Second, the study intervention snacks varied in a number of factors that impact appetite and subsequent food intake (31–34). For example, the HUMMUS snack contained fewer carbohydrates and less sugar compared with the BARS. The HUMMUS snack was larger in terms of volume, lower in energy density, and higher in palatability ratings compared with the BARS. We acknowledge that this is a food comparison study, making it challenging to identify the primary mechanism of action. However, this study highlights the unique nutritive, physical, and sensory profile of HUMMUS that collectively improves health-related outcomes.

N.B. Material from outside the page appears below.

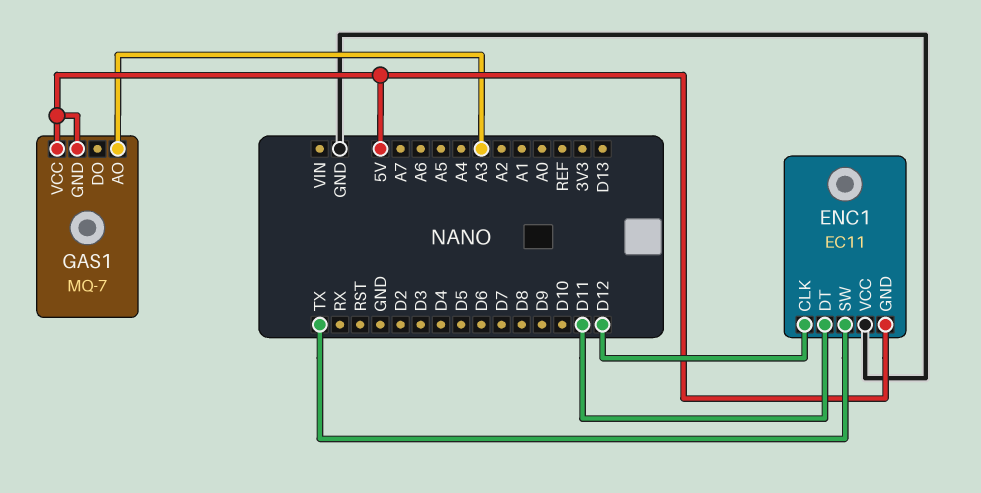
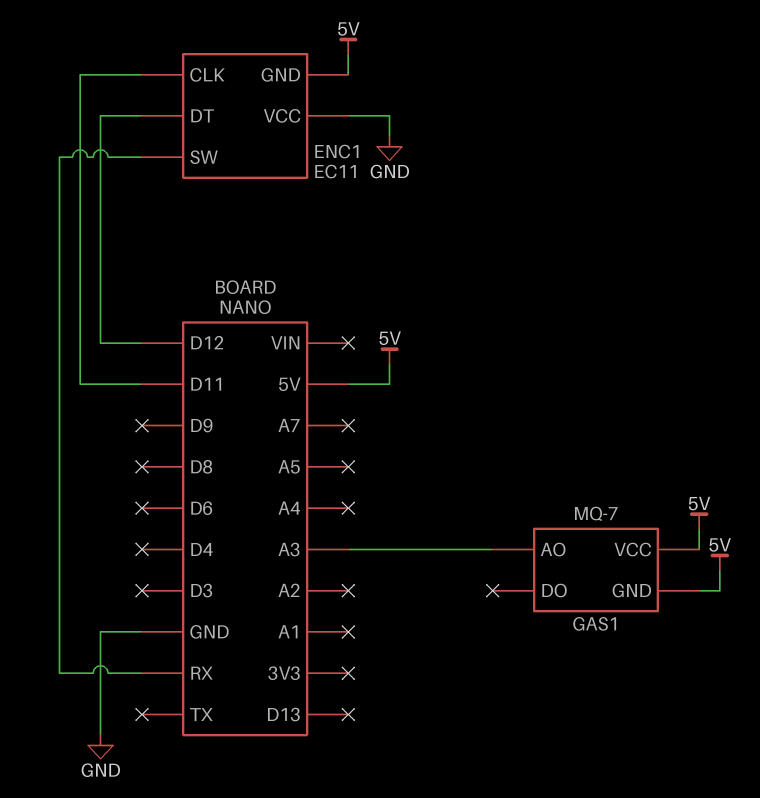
ENC1 pin CLK: D12 -> D11
ENC1 pin DT: D11 -> D12
ENC1 pin SW: TX -> RX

Lastly, because the HUMMUS snack included hummus and pretzels, we were unable to isolate the effects of hummus (or even legumes) on the outcomes of interest. We chose this approach for several reasons. First, we wanted to perform an isocaloric comparison between a low and a higher glycemic index snack. To match the energy in our comparator (i.e., granola bars) with hummus alone would have required a larger quantity of hummus than the standard snack serving size. Along these lines, the inclusion of vegetables with hummus would have required a fairly large quantity of vegetables. Both approaches would have limited the palatability of the HUMMUS treatment and potentially reduced compliance. Given the cultural preferences in the United States (to eat hummus with other snack foods such as pretzels or pita chips), we felt that the inclusion of pretzels with hummus was more appropriate from a consumption perspective. Further, the inclusion of pretzels allowed us to closely match the glycemic index of the vehicle food in the HUMMUS snack with that of granola bars in the BARS snack (20), which to a certain extent enabled us to isolate the effects of hummus within the overall snack. Thus, future research specifically isolating the effects of hummus is needed.
Conclusions
These data suggest that the daily consumption of a low-sugar afternoon hummus snack might be an important dietary strategy to improve diet quality, selected indices of appetite and satiety, and glycemic control. Long-term trials assessing the effects of hummus snacking on health outcomes are warranted.
Acknowledgments
The authors’ responsibilities were as follows—EJR and HJL: designed the research; EJR: conducted research; EJR and HJL: analyzed the data; EJR: wrote the first draft of the paper; EJR and HJL: reviewed and edited the draft; and both authors: read and approved the final manuscript.
Notes
This study was supported by the Sabra Dipping Company, LLC
Author disclosures: HJL is a member of the scientific advisory board for Sabra Dipping Company. EJR reports no conflicts of interest.
Abbreviations used: BARS, granola bars snack; CGM, continuous glucose monitor; HUMMUS, hummus and pretzels snack; NO SNACK, no afternoon snack.